Category 1 – Clean Water: a clean or potable water source is one that does not pose substantial harm to humans. Broken water supply lines, tub, or sink overflows with no contaminants, melting ice or snow, and falling rainwater. The best place to dispose of category 1 waste water is in the sanitary sewer system.
Category 2 – “Gray” Water: Potentially contains some degree of contamination that may cause sickness or discomfort if consumed by humans. The term gray water is a classification term only and may not refer to the color of water. Includes but not limited to: discharges from dishwashers and washing machines, toilet overflows with urine (no feces), broken aquariums, and punctured water bed mattresses. This type of water may contain algicides and bio-contaminants (fungal, bacterial, viral, algae). Time and temperature accelerate the bioactivity of “gray” water significantly. Flooded “gray” water in structures that remains untreated for longer than 48 hours may change from a “gray” water condition to a “black” water condition. The contaminated material that always must be disposed of is the carpet cushion (pad, underlay).

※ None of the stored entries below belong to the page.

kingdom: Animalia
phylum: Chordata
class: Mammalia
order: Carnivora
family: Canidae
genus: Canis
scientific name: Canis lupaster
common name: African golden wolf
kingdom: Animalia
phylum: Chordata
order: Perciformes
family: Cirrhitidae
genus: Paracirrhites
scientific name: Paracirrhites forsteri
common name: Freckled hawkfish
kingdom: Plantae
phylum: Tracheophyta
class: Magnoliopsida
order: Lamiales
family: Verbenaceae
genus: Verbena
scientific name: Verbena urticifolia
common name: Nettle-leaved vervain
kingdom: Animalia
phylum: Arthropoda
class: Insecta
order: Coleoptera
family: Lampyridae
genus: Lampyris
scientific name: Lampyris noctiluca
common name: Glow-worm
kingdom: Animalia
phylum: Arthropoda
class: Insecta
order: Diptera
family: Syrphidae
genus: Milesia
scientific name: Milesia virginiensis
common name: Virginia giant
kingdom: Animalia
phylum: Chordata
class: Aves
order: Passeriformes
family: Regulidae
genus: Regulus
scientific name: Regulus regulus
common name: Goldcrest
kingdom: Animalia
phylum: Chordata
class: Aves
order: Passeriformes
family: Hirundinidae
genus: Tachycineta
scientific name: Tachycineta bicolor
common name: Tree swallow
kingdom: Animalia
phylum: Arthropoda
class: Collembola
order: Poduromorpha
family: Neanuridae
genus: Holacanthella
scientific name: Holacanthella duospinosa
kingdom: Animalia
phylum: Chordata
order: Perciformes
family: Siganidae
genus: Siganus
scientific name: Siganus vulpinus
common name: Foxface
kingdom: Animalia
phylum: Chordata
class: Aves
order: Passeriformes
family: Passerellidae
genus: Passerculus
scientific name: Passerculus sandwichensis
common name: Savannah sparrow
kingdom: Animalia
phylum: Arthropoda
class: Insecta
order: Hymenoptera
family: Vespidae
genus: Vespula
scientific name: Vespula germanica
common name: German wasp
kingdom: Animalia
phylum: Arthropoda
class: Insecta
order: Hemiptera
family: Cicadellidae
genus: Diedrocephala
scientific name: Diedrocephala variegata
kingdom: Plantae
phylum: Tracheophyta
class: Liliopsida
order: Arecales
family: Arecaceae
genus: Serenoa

Category 3 – “Black” Water: May contain pathogenic agents (capable of causing disease), which can adversely affect occupant health and workers. Includes all flooding from sea water, rising water from rivers and streams, ground surface water, and toilet backflows that originate from beyond the toilet trap. “Black” water may contain fecal contamination, pesticides, heavy metals, radioactive materials, or other organic substances. The term black water is a classification term only and may not refer to the color of the water.
Classes of water Damage
Class 1 – Slow Evaporation Rate: Water losses that affect only part of a room or area; or losses with lower permeance/ porosity materials (e.g., plywood, particle board, structural wood, vinyl composition tile (VCT), concrete). Little or no wet carpet and/or cushion are present. Minimum moisture is absorbed by materials, which release that moisture slowly.
Class 2 – Fast Evaporation Rate: Water losses that affect the entire room or carpet and cushion. Water has wicked up walls 12”-24”. There is moisture remaining in structural materials (e.g., plywood, particle board, structural wood, vinyl composition tile (VCT).
Class 3 – Fastest Evaporation Rate: Water may have come from overhead. Ceilings, walls, insulation, carpet, cushion, and subfloor in virtually the entire area is saturated.
Class 4 – Specialty Drying Situations: These consist of wet materials with very low permeance/porosity (hardwood, plaster, brick, concrete, stone, and crawlspaces). Typically, there are deep pockets of saturation, which normally require very low specific humidity.